The Effects of color spaces in Deep Learning
One of the largest applications of Deep Learning is Computer Vision, particularly Image Classification, which consists in analyze digital images, that are represented in a particular color space. Color spaces attempt to simulate the spectrum of the human color vision, representing the images in terms of saturation, illumination, and hue values. Recent experiments suggest that color spaces can significantly affect the classification accuracy of deep convolutional networks.
The standard color space for digital images is RBG, but it is not the only one. Depending on the application, an image might be better represented in a different color space, therefore experimenting with color spaces may help you get better results.

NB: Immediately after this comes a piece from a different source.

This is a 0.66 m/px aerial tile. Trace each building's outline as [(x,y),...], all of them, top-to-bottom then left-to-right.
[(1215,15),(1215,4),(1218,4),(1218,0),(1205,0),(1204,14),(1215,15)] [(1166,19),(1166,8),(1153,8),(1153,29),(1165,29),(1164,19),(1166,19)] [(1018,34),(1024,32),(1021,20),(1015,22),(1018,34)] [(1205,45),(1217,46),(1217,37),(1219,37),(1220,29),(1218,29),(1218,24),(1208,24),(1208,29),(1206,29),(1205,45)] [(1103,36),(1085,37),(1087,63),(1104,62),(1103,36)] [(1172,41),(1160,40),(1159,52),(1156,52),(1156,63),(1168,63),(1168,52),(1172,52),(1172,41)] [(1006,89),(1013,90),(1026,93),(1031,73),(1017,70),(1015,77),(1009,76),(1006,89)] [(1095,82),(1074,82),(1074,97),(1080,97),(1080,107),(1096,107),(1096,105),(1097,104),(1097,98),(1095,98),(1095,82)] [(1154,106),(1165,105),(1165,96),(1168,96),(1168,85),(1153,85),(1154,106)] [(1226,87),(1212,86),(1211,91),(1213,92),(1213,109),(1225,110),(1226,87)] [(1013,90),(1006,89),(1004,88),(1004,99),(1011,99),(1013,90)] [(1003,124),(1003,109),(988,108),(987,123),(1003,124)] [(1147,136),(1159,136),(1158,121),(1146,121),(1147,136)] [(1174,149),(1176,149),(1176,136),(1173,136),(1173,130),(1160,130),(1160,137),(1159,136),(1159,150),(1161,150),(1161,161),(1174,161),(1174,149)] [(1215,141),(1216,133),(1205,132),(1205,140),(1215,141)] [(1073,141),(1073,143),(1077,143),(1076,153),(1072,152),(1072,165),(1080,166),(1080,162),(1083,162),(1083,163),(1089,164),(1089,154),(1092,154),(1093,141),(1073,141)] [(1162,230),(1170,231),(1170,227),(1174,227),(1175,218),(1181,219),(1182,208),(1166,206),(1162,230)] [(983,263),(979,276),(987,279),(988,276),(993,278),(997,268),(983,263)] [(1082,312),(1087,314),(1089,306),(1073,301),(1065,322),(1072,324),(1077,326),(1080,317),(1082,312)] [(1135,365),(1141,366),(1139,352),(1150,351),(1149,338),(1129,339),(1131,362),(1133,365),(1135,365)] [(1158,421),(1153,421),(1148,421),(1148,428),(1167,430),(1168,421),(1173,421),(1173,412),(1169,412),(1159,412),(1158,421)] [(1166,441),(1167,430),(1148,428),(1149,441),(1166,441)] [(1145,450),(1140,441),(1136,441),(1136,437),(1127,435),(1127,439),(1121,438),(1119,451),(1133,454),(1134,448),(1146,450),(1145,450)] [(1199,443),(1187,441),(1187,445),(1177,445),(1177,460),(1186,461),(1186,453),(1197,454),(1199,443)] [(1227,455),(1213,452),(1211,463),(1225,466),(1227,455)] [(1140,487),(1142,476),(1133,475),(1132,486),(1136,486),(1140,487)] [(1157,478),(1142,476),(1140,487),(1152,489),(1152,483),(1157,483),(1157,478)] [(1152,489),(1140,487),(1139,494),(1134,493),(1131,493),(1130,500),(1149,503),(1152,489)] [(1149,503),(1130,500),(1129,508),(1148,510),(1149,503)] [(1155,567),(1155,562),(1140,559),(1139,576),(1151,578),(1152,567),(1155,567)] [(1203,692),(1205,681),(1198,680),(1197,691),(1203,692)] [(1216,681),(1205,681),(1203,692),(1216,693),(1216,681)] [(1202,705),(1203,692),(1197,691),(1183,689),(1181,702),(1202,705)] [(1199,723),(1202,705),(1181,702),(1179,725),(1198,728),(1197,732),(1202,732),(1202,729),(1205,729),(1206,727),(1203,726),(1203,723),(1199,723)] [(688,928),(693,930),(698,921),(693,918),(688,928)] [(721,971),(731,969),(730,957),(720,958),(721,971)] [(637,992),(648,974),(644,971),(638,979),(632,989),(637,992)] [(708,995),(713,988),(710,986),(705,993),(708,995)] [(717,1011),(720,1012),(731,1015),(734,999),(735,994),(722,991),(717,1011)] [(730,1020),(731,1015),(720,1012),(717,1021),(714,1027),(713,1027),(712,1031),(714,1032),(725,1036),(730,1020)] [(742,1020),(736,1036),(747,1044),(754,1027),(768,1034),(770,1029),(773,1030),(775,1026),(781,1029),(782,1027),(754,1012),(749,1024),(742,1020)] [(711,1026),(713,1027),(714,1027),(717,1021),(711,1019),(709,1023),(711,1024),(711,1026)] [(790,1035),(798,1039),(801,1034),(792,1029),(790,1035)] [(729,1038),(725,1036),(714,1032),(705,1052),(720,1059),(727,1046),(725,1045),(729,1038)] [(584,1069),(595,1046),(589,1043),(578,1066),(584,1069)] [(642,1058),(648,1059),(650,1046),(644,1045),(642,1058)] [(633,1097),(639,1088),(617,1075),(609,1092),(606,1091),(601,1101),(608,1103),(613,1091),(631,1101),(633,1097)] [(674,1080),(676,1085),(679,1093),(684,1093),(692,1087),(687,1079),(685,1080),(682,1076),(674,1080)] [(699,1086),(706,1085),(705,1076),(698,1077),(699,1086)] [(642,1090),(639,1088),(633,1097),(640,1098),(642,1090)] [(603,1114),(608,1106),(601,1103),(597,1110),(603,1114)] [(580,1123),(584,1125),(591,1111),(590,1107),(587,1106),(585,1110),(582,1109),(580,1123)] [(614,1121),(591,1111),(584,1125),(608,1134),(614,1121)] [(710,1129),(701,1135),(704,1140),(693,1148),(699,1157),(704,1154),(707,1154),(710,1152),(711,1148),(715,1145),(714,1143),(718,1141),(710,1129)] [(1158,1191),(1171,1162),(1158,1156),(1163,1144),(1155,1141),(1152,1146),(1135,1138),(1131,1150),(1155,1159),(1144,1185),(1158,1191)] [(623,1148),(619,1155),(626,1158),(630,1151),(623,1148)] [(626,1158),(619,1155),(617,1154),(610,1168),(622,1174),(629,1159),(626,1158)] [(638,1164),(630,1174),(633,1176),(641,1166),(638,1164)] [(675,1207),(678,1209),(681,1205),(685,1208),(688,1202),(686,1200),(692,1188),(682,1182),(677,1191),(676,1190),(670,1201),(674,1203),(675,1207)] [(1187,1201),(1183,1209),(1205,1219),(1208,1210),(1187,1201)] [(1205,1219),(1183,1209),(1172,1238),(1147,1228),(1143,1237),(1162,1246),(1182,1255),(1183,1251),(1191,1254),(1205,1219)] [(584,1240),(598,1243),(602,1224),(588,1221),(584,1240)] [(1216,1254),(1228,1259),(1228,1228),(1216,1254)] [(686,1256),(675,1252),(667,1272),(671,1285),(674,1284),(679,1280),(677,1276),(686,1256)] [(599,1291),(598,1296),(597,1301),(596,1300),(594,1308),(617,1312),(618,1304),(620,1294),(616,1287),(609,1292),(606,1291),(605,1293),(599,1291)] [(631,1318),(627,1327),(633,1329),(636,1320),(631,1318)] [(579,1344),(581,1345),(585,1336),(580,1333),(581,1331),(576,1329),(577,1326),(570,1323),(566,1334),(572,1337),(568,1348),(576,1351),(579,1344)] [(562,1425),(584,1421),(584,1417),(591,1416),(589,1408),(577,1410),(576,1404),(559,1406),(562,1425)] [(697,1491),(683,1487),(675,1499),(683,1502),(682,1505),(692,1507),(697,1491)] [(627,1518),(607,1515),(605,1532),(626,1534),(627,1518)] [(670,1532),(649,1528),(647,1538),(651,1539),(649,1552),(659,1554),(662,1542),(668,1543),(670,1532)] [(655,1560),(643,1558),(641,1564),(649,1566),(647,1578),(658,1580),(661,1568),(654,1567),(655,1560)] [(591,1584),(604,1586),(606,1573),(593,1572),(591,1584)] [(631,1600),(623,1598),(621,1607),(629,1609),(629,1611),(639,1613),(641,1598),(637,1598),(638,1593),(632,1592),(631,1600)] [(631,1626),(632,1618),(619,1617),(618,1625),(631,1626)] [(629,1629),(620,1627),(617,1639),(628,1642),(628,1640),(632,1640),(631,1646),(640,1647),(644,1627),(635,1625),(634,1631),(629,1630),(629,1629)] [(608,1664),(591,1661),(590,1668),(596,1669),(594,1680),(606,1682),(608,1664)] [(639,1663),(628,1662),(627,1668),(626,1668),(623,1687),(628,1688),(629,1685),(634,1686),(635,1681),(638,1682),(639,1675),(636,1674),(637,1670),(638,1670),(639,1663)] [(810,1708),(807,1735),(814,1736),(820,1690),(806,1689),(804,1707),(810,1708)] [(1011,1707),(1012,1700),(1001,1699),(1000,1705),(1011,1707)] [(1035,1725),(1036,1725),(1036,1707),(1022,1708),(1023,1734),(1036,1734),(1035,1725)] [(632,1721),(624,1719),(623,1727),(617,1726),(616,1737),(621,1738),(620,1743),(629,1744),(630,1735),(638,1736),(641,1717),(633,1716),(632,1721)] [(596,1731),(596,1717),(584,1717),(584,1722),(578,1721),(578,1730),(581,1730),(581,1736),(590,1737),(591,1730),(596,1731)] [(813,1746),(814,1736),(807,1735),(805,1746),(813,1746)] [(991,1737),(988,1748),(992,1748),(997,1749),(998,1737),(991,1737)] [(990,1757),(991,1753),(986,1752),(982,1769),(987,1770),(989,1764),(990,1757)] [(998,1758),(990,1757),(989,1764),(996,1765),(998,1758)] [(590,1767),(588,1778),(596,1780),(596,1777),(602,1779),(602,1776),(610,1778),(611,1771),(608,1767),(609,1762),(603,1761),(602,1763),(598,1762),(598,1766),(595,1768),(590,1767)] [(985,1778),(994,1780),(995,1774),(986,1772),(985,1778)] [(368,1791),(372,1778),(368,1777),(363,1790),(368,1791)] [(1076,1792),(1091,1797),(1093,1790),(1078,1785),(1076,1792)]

The outline for this talk is as follows:
- Introduction (1 min)
- Theory of color space (5 min)
- Standard color spaces (3 min)
- Color spaces in Python (5 min)
- Choice for color spaces for different applications in real-world (3 min)
- Overview of recent experiments and open questions (3 min)
- Takeaways (2 min)
- Q/A (5 min)
This talk will be more valuable to novel and intermediate AI practitioners, who have a general understanding of deep learning and computer vision.
Sara is a seasoned software developer and data enthusiast based in Guatemala. She loves Python and is actively involved with the tech community. Sara is particularly interested in advocating for women's inclusion and supporting young women in pursuing careers in STEM.